# WHAT YOU NEED TO DO:
The expected output is an exact copy of each line from the line with "The front of the wooden dresser points in" through the end of the data below, with no pictures in it.

***** SOURCE MATERIAL *****

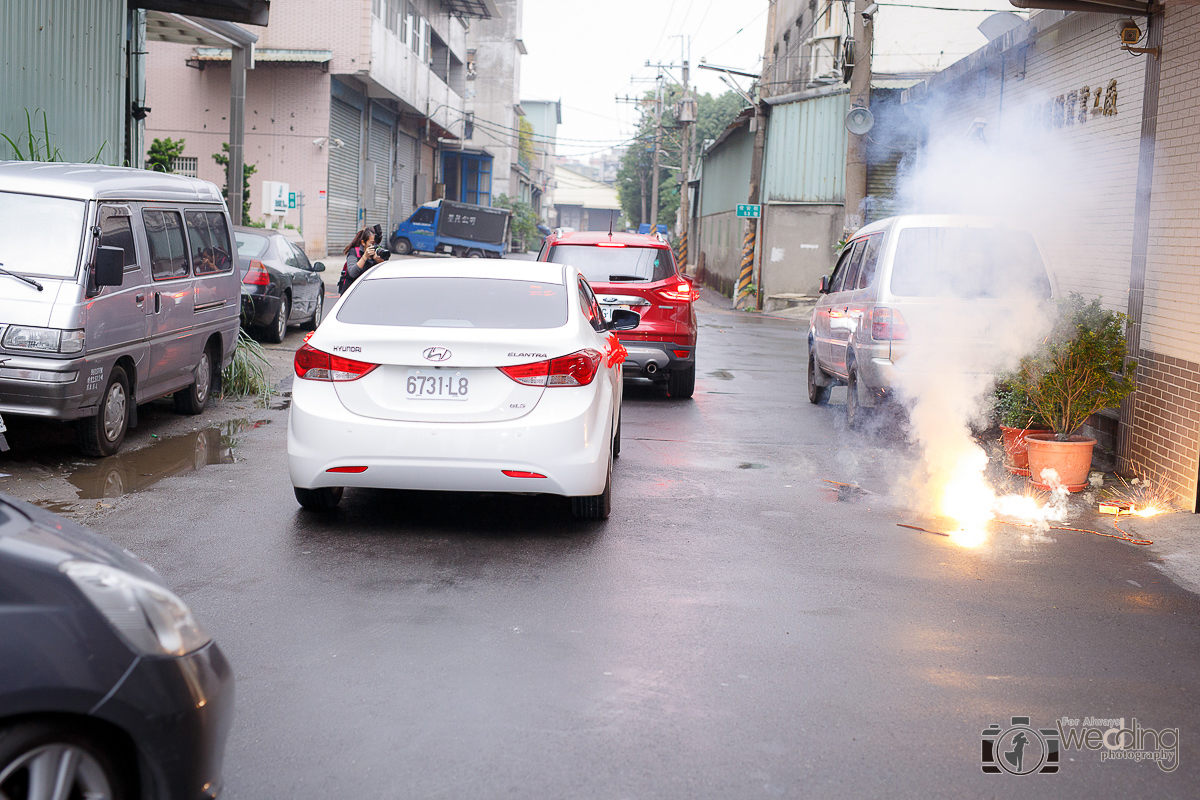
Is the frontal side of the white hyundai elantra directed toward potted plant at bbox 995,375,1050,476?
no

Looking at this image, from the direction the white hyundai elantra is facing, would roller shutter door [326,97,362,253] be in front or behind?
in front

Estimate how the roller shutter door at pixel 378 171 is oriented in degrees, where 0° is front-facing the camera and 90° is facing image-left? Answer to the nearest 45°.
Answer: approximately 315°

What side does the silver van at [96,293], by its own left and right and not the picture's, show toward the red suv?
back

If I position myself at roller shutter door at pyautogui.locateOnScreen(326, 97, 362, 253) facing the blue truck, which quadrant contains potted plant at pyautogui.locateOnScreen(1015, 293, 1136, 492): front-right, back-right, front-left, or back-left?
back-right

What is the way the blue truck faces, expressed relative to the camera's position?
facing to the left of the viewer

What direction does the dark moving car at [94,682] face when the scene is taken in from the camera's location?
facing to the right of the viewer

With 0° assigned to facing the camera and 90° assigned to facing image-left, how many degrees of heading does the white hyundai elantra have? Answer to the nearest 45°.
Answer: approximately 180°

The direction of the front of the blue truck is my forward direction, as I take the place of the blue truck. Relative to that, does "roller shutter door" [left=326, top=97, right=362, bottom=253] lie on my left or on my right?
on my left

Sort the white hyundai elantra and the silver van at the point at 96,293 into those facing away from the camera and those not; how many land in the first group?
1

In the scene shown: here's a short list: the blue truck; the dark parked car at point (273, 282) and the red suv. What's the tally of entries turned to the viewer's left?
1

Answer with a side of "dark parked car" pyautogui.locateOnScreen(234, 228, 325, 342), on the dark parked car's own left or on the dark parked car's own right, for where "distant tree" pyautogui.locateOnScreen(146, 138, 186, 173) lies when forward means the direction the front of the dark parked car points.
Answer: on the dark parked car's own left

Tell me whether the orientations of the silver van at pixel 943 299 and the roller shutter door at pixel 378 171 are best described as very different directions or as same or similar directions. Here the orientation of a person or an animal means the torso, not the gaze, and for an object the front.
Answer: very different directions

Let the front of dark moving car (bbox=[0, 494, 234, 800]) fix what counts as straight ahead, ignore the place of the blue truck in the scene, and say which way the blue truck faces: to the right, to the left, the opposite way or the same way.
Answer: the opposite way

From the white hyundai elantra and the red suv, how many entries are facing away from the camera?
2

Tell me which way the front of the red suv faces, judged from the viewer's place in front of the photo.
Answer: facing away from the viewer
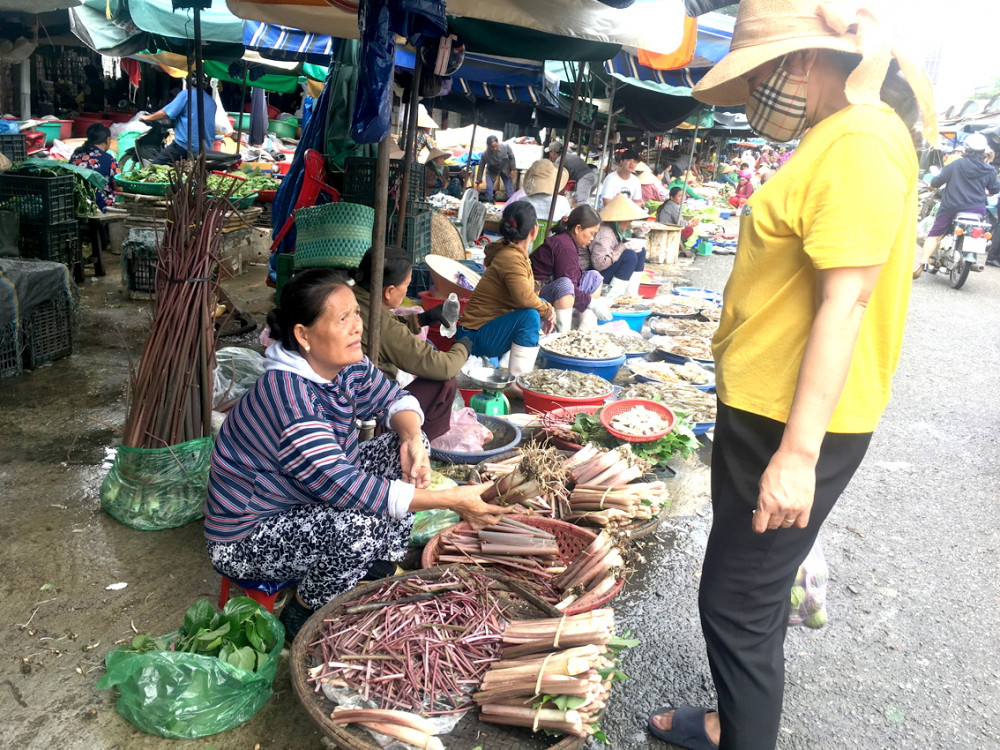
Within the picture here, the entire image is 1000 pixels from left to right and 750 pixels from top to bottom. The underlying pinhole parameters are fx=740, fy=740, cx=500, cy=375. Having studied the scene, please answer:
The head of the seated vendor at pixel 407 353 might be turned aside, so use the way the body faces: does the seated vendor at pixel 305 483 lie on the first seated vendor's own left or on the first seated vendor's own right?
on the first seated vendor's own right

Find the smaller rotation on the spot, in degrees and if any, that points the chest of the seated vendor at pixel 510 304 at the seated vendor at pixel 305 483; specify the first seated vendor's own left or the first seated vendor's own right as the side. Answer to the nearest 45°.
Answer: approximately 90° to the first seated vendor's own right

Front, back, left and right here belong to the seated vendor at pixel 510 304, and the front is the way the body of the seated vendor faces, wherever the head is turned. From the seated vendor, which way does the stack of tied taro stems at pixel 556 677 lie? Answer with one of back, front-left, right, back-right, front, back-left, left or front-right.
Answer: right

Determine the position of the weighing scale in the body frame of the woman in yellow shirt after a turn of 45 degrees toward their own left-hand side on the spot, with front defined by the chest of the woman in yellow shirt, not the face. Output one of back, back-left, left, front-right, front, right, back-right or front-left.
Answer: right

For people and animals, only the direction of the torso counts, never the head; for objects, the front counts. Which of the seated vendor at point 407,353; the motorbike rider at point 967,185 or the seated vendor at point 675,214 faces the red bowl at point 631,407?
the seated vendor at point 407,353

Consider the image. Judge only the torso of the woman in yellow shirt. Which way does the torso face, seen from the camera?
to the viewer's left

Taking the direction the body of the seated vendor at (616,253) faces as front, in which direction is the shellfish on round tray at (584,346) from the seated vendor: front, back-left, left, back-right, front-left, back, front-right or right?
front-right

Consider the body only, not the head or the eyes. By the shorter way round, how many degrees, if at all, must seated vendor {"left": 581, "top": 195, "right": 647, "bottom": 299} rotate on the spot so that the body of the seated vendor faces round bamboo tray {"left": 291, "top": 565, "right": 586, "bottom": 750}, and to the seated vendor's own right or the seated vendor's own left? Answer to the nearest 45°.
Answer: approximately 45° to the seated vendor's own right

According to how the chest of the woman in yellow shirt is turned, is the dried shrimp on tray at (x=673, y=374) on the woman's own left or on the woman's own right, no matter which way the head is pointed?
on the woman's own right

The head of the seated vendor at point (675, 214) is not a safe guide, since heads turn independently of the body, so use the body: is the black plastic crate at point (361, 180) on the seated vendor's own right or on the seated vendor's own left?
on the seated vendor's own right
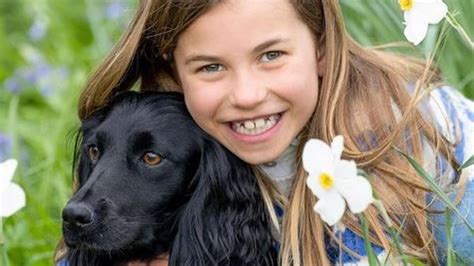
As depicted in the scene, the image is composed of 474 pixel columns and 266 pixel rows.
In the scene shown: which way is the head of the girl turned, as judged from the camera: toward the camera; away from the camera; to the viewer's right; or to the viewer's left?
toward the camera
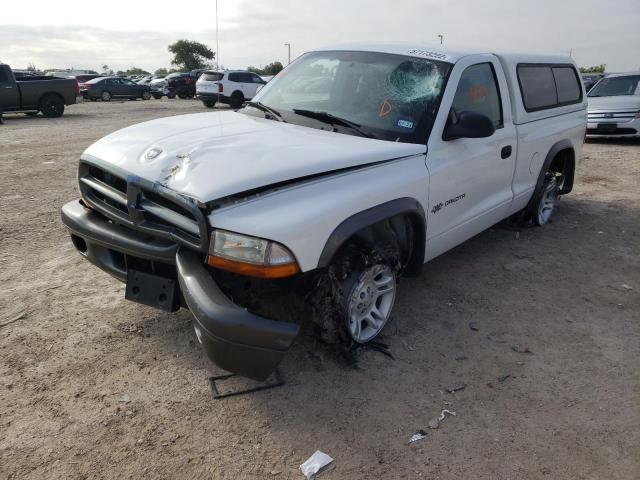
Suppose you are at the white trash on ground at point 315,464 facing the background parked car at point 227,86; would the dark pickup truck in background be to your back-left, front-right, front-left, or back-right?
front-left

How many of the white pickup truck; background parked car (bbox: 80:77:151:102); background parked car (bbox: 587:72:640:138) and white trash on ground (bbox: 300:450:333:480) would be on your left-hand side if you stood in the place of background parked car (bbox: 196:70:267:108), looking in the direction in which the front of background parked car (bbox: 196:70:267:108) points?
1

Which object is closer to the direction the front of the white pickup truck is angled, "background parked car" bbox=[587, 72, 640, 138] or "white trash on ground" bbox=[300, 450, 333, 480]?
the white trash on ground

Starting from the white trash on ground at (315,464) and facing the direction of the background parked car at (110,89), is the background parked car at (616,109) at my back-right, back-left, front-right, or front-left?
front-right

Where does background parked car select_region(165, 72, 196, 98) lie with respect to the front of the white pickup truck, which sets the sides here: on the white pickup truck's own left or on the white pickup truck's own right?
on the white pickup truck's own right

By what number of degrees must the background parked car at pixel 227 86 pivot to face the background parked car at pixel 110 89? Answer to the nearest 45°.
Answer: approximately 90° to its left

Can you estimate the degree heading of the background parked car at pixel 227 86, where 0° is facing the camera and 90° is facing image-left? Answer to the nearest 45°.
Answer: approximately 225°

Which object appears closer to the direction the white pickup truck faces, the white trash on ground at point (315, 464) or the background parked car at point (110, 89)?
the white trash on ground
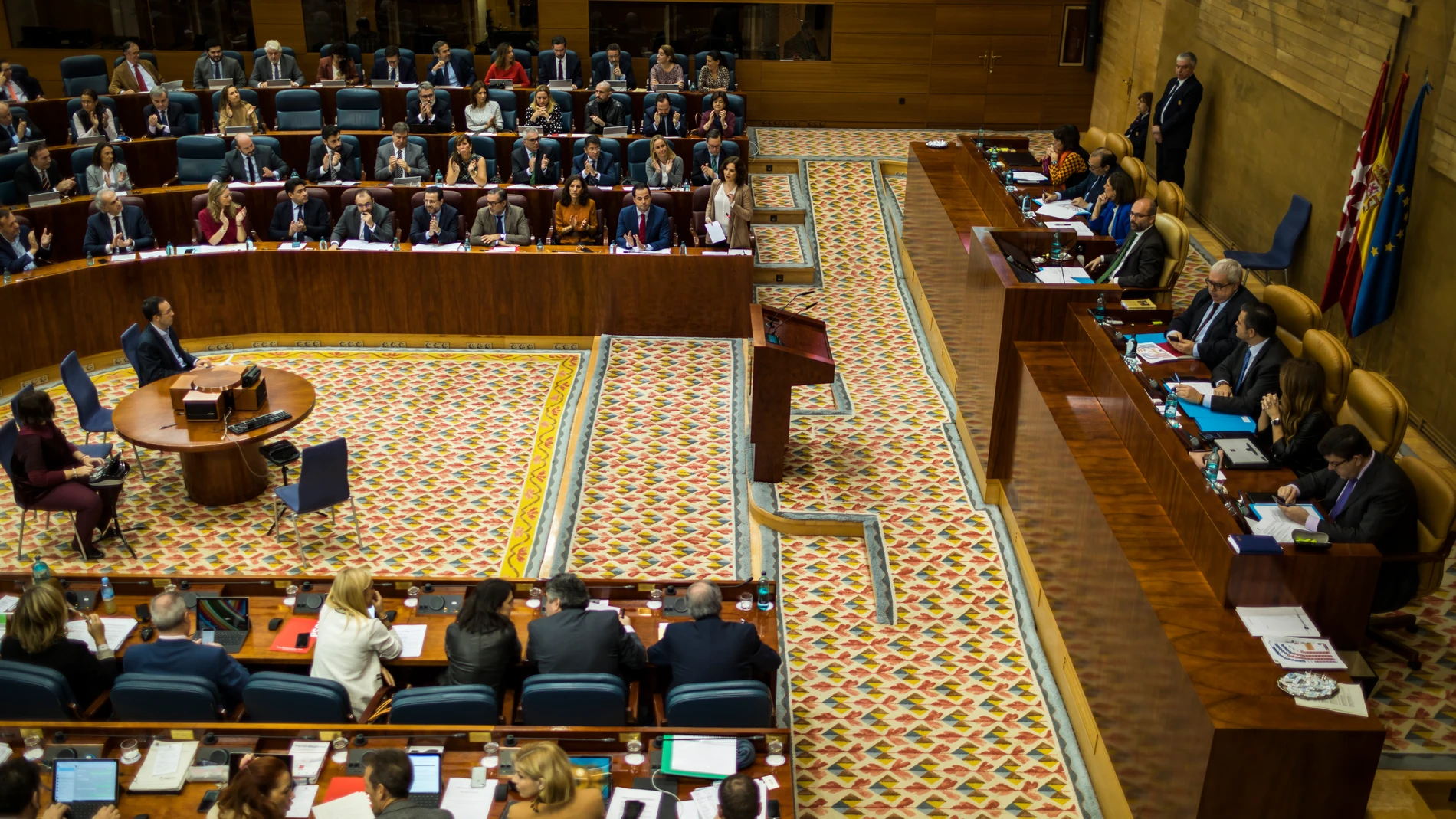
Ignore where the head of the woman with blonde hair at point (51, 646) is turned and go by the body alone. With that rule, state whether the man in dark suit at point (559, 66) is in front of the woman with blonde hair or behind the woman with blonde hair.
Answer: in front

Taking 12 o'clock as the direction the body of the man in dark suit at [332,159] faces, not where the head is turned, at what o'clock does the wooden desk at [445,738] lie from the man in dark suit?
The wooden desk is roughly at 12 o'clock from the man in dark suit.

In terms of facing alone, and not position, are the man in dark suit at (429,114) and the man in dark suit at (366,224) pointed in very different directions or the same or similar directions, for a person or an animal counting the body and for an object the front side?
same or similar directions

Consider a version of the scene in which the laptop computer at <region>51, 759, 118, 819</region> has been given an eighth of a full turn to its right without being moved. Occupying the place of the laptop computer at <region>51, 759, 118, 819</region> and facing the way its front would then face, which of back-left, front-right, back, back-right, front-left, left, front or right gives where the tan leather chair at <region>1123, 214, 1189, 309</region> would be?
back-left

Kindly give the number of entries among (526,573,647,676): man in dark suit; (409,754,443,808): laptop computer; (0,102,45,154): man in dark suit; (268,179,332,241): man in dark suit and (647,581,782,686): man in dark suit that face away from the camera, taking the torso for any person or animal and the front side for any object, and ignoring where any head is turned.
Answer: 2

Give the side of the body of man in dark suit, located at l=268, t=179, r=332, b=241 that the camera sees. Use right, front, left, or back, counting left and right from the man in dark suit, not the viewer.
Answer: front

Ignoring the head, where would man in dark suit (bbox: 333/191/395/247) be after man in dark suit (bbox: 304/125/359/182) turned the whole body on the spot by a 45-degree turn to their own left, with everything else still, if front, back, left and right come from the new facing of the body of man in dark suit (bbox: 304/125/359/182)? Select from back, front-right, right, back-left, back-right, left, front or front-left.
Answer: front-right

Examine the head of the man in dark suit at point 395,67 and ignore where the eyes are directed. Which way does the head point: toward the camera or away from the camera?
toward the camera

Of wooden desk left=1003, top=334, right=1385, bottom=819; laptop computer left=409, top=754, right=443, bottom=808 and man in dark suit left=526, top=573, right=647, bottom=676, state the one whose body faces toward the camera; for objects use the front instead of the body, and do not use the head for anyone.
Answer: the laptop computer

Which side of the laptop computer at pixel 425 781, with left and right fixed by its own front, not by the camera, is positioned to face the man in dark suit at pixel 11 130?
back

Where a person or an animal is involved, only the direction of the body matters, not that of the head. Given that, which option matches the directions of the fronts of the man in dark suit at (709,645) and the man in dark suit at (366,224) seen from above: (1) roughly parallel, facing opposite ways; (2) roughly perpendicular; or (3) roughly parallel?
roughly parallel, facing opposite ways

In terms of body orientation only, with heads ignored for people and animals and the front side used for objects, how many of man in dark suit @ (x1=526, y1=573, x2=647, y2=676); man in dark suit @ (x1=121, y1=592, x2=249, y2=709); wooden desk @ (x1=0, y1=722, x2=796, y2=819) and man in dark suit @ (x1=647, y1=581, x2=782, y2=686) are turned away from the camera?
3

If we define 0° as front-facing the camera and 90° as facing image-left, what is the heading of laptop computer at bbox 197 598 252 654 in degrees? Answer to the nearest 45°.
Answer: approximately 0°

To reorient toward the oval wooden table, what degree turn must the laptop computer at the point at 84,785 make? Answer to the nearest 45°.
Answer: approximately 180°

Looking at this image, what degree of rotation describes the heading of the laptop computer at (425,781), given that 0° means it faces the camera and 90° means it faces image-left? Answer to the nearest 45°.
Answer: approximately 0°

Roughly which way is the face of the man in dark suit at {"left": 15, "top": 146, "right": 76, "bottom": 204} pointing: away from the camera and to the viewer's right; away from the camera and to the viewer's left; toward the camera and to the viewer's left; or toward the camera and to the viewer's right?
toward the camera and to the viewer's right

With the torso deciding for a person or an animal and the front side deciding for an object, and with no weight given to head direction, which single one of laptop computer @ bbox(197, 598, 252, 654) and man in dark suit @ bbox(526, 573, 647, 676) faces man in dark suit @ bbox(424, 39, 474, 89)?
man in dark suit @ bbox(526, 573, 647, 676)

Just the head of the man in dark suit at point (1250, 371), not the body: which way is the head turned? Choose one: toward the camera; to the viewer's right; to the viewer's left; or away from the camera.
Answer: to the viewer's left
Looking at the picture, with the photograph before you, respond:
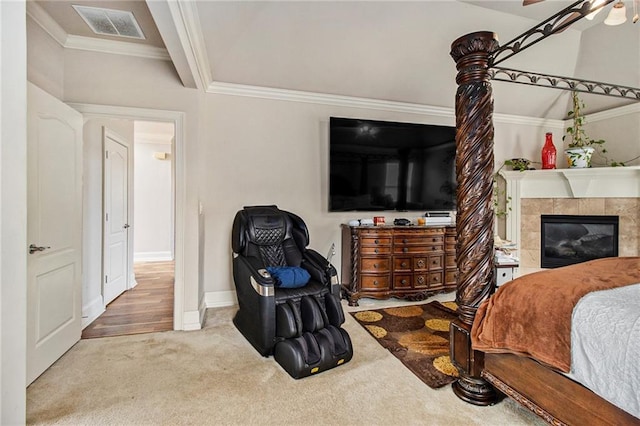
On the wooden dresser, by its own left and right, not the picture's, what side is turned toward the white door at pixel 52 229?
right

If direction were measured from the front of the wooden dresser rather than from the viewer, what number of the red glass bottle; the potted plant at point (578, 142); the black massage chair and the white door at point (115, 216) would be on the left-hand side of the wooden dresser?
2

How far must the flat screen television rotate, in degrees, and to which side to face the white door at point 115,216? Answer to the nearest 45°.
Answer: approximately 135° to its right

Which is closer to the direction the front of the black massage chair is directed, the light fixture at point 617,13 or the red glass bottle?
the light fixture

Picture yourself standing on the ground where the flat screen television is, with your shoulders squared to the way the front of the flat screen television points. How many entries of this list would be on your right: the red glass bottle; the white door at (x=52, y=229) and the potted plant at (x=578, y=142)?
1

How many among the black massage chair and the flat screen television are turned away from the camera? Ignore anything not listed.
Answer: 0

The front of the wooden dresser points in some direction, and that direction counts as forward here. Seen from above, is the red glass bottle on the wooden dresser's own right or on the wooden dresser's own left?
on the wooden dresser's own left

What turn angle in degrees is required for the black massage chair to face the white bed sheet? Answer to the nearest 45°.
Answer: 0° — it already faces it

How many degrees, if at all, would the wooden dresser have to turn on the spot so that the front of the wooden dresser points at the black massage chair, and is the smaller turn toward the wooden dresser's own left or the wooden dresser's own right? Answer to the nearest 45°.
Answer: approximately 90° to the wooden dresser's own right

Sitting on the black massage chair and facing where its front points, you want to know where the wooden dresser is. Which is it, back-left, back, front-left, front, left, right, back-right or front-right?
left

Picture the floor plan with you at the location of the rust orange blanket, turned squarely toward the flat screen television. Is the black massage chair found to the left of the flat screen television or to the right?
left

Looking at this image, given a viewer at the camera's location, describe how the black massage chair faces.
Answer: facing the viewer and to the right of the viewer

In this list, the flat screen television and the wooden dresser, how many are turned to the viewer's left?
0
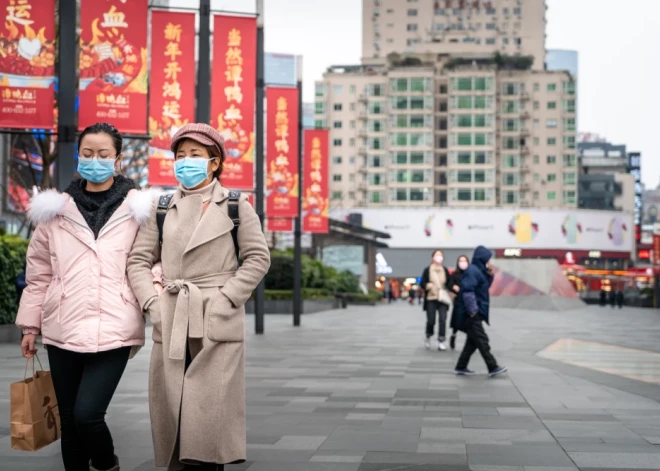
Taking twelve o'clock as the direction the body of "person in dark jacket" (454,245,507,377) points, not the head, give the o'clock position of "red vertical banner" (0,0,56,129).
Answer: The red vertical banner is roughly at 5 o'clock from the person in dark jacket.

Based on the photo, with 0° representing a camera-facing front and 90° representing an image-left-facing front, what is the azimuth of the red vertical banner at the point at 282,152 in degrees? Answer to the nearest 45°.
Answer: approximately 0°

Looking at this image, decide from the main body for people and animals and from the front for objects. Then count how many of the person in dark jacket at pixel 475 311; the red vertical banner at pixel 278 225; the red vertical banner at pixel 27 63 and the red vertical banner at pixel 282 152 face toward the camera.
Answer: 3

*****

# OUTPUT BELOW:
The front of the wooden dresser points in some direction, and that direction counts as forward here. Seen from above, is the red glass bottle on the wooden dresser's own right or on the wooden dresser's own left?
on the wooden dresser's own left

What turn angle in degrees is required for the black massage chair to face the white bed sheet? Answer to the nearest 45°.
Answer: 0° — it already faces it

How many degrees, if at all, would the wooden dresser have to turn on the spot so that the front of the wooden dresser points at the black massage chair, and is the smaller turn toward the wooden dresser's own left or the wooden dresser's own right? Answer to the nearest 45°.
Answer: approximately 90° to the wooden dresser's own right

Sitting on the black massage chair and facing where its front points, you want to know where the wooden dresser is. Which is it, back-left, back, front-left, front, left, right, back-right or front-right?
left

Picture the floor plan with you at the location of the rust orange blanket, turned squarely toward the flat screen television. Is the black massage chair found to the left of the flat screen television or to the right?
left

Looking at this image, given a viewer at the camera's location, describe how the black massage chair faces.
Answer: facing the viewer and to the right of the viewer

In this list, the flat screen television and the wooden dresser, how many are turned to the viewer's left?
0
Taking twelve o'clock as the direction the body of "person in dark jacket" (454,245,507,377) points, not the head, give the o'clock position of "red vertical banner" (0,0,56,129).
Answer: The red vertical banner is roughly at 5 o'clock from the person in dark jacket.

Based on the photo, with 0° representing a camera-facing front and 90° representing an image-left-facing front, what is the azimuth of the red vertical banner at the point at 282,152 in degrees? Answer to the nearest 45°.
Answer: approximately 0°

Looking at this image, decide from the main body for people and animals and from the front for objects. Then count how many of the person in dark jacket at pixel 475 311; the red vertical banner at pixel 278 225; the red vertical banner at pixel 27 63 and the red vertical banner at pixel 282 152 face toward the camera.
Answer: 3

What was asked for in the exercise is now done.